The Commerce Department "effectuated Congress' intent" when it found that U.S. seafood seller Luscious Seafood is not a bona fide wholesaler of the domestic like product, petitioner Catfish Farmers of America said in a reply brief at the Court of International Trade. The petitioner said that while Congress didn't define the term "wholesaler" in the antidumping laws, the "overall text, structure, and purpose of the law do not reflect any intention to allow parties with merely tangential or fugitive wholesaling activity to force Commerce into action -- particularly for potentially manipulative ends" (Luscious Seafood v. United States, CIT # 24-00069).
No new lawsuits have been filed recently at the Court of International Trade.
Vehicle chassis importer -- and domestic producer -- Pitts Enterprises pushed back against the United States’ interpretation of “subassemblies” with respect to countervailing duty and antidumping duty orders on chassis and subassemblies from China (Pitts Enterprises, Inc. v.
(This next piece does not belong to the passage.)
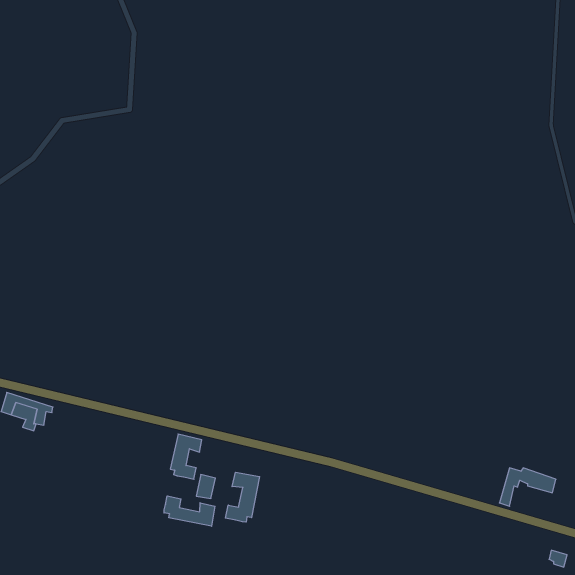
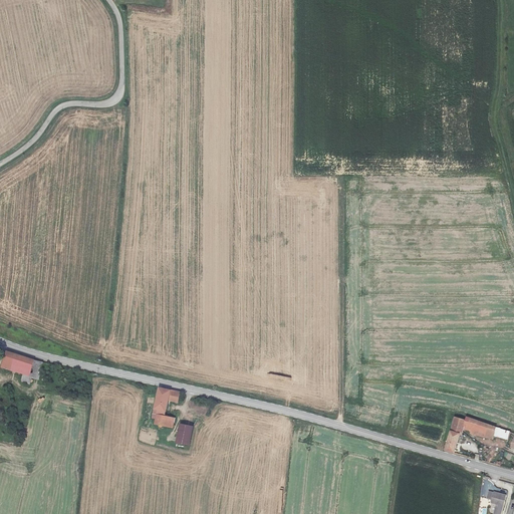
building: [225,472,260,522] -> none
building: [164,496,215,526] -> none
U.S., CIT # 24-00030).
The U.S. and importer Cozy Comfort Co. each filed proposed findings of fact and law earlier this month after a weeklong trial before the Court of International Trade on whether to classify Cozy Comfort's product, The Comfy, as a blanket or a pullover (Cozy Comfort Co. v. United States, CIT # 22-00173).
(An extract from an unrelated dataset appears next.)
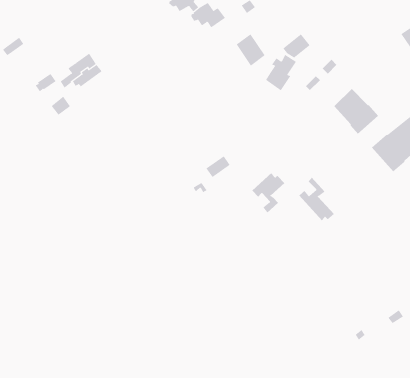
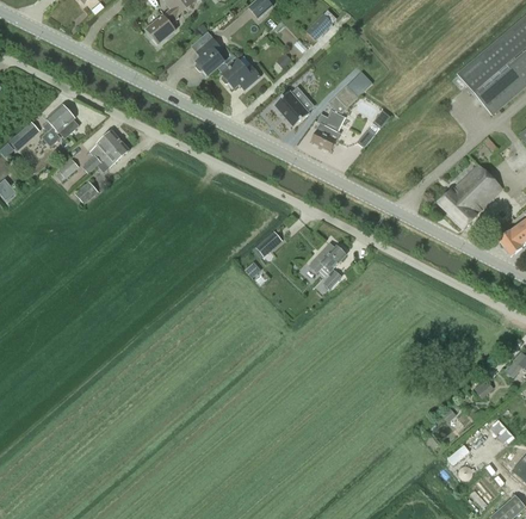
building: none -> [43,104,79,142]
building: [334,88,379,134] -> none
building: [299,177,335,221] -> none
Responding to opposition to its motion for judgment, steel importer CME Acquisitions said “judicial and administrative precedent” still support pulling forward prior calculated antidumping duty rates for non-selected respondents to a review when all selected respondents are hit with adverse facts available (CME Acquisitions v. United States, CIT # 24-00032).
The Commerce Department decided not to countervail benefits received by countervailing duty respondent Kaptan Demir from Turkey's Banking and Insurance and Transaction Tax exemptions on remand at the Court of International Trade. The agency said that while there was not enough information to find that the exemptions were de facto specific, it faulted its lack of time on remand to gather sufficient information (Kaptan Demir Celik Endustrisi ve Ticaret v. United States, CIT # 23-00131).
The following lawsuits were recently filed at the Court of International Trade:
In a complaint brought Jan. 21 in the Court of International Trade, exporter East Asia Aluminum Company alleged that a Commerce Department investigation failed to properly account for its scrap byproduct, which East Asia Aluminum continuously reintroduces back into production, which caused a chain of circumstances resulting in a far-too-late affirmative critical circumstances determination (East Asia Aluminum Company v. United States, CIT # 24-00255).